1. When we know about the future we normally use the present tense.

  • We use the present simple for something scheduled or arranged:

We have a lesson next Monday.
The train arrives at 6.30 in the morning.
The holidays start next week.
It is my birthday tomorrow.

  • We can use the present continuous for plans or arrangements:

I’m playing football tomorrow.
They are coming to see us tomorrow.
We’re having a party at Christmas.

2. We use will to talk about the future:

  • When we make predictions:

It will be a nice day tomorrow.
I think Brazil will win the World Cup.
I’m sure you will enjoy the film.

  • To mean want to or be willing to:

I hope you will come to my party.
George says he will help us.

  • To make offers and promises:

I'll see you tomorrow.
We'll send you an email.

  • To talk about offers and promises:

Tim will be at the meeting.
Mary will help with the cooking.

3. We use (be) going to:

  • To talk about plans and intentions:

I’m going to drive to work today.
They are going to move to Manchester.

  • When we can see that something is likely to happen:

Be careful! You are going to fall.
Look at those black clouds. I think it’s going to rain.

4. We often use verbs like would like, plan, want, mean, hope, expect to talk about the future:

What are you going to do next year? I’d like to go to University.
We plan to go to France for our holidays.
George wants to buy a new car.

5. We use modals may, might, and could when we are not sure about the future:

I might stay at home tonight, or I might go to the cinema.
We could see Mary at the meeting. She sometimes goes.

6. We can use should if we think something is likely to happen:

We should be home in time for tea.
The game should be over by eight o’clock.

7. Clauses with time words:

In clauses with time words like when, after, and until we often use a present tense form to talk about the future:

I’ll come home when I finish work.
You must wait here until your father comes.
They are coming after they have had dinner.

8. Clauses with if:

In clauses with if we often use a present tense form to talk about the future:

We won’t be able to go out if it rains.
If Barcelona win tomorrow they will be champions.

WARNING: We do not normally use will in clauses with if or with time words:

I’ll come home when I will finish work.
We won’t be able to go out if it will rain rains.

But we can use will if it means a promise or offer:

I will be very happy if you will come to my party.
We should finish the job early if George will help us.

9. We can use the future continuous instead of the present continuous or going to for emphasis when we are talking about plans, arrangements and intentions:

They’ll be coming to see us next week.
I will be driving to work tomorrow.





There are more ways than you think to talk about the future in English!


I'm studying now the ways to talk about future and I have read about future fact but I don't really understand it well please could you give me information about it

Hello sunrisereham,

I'm not quite sure what you mean, and we can't really offer long explanations of broad areas in the comments sections - that is what the page content is for!

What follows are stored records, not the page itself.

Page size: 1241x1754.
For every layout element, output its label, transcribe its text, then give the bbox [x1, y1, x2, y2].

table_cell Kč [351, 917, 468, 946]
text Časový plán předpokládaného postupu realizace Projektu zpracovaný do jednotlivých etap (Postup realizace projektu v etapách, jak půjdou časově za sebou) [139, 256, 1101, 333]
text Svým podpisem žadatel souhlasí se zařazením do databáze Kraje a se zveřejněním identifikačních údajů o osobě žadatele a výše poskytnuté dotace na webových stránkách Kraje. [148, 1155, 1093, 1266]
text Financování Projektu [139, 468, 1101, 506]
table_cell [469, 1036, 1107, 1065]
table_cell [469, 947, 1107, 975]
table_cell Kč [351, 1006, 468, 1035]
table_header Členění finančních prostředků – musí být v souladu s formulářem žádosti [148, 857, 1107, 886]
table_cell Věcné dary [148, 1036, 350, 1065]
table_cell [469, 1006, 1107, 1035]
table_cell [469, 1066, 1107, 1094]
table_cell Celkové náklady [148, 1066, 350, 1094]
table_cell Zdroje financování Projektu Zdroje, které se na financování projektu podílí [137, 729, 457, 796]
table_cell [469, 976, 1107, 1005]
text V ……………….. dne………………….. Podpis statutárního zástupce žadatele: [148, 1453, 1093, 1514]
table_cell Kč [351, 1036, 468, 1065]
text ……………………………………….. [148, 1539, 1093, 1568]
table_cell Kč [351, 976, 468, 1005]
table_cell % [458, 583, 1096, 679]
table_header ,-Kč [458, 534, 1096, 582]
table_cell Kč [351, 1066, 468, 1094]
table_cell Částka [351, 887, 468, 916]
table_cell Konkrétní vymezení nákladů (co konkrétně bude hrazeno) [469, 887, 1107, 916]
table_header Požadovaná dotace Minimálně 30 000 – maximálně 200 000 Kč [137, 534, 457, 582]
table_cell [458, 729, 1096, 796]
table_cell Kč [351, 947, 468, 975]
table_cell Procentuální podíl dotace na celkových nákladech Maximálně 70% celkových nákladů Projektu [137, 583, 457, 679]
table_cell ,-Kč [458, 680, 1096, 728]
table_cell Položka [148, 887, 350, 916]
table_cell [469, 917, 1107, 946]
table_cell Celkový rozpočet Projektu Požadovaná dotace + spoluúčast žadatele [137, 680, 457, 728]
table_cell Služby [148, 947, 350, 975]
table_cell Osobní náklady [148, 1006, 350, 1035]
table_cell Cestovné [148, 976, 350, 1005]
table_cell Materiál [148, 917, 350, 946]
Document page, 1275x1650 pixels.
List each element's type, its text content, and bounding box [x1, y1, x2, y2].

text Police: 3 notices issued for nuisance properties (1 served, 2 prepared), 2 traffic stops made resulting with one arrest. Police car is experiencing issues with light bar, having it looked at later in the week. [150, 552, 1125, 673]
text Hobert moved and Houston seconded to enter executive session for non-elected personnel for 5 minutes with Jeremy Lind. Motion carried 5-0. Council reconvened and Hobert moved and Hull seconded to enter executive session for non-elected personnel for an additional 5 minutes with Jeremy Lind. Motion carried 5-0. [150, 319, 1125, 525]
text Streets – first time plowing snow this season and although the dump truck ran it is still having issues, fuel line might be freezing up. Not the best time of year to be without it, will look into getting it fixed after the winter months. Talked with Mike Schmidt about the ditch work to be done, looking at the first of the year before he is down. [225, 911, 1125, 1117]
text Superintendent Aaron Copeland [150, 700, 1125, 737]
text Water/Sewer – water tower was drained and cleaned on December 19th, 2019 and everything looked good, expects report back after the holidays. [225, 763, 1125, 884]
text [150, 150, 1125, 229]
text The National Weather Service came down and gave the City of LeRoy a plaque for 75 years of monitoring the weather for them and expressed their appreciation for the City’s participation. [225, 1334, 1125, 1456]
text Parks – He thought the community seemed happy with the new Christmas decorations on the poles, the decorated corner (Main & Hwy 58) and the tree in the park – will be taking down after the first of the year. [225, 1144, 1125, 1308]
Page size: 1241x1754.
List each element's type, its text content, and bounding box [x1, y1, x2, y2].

Perhaps you could provide an example sentence that you find confusing, and we'll be happy to answer your question.


Best wishes,


The LearnEnglish Team

Hi Sir !
m here to enhance my learning English n wanna b professional in both skills speaking n writing...hope this site wl be helpful....enjoyed d activity ,firstly got 50 50 result means 3 mistakes n 3 correct ans n again did try n got 100% result. hope u wll b there to guide me. regards.

I'm wondering if there is possible to use present continuous after be going to? EX:

I'm going to be digging the grave
I'm going to dig the grave.

What's the difference? Any grammar rules for that?

Thanks in advance.

I am a little confused. I have a sentce like this:
Tomorrow at 10 a.m. my brother (sit) .............................................. his A-levels.
I wrote "is going to sit" and found out that it is incorrect. Could you please explain it to me?

Hello Sonnae,

Who is telling you this sentence is wrong? Is it a sentence on LearnEnglish? If it isn't, then you really need to ask the person who is telling you that it's wrong. We don't discuss other people's exercises, only our own.


Best wishes,


The LearnEnglish Team

Hello! I'm a little confused, could you advise me, please? :) When not being sure about future which sentence is it correct to use: 1. I don't know if I CAN come tomorrow to the party 2. I don't know If I COULD come tomorrow to the party.

Hello Yura_Tea,

The sentence with 'can' is the correct one here. See our can or could page for more on this topic.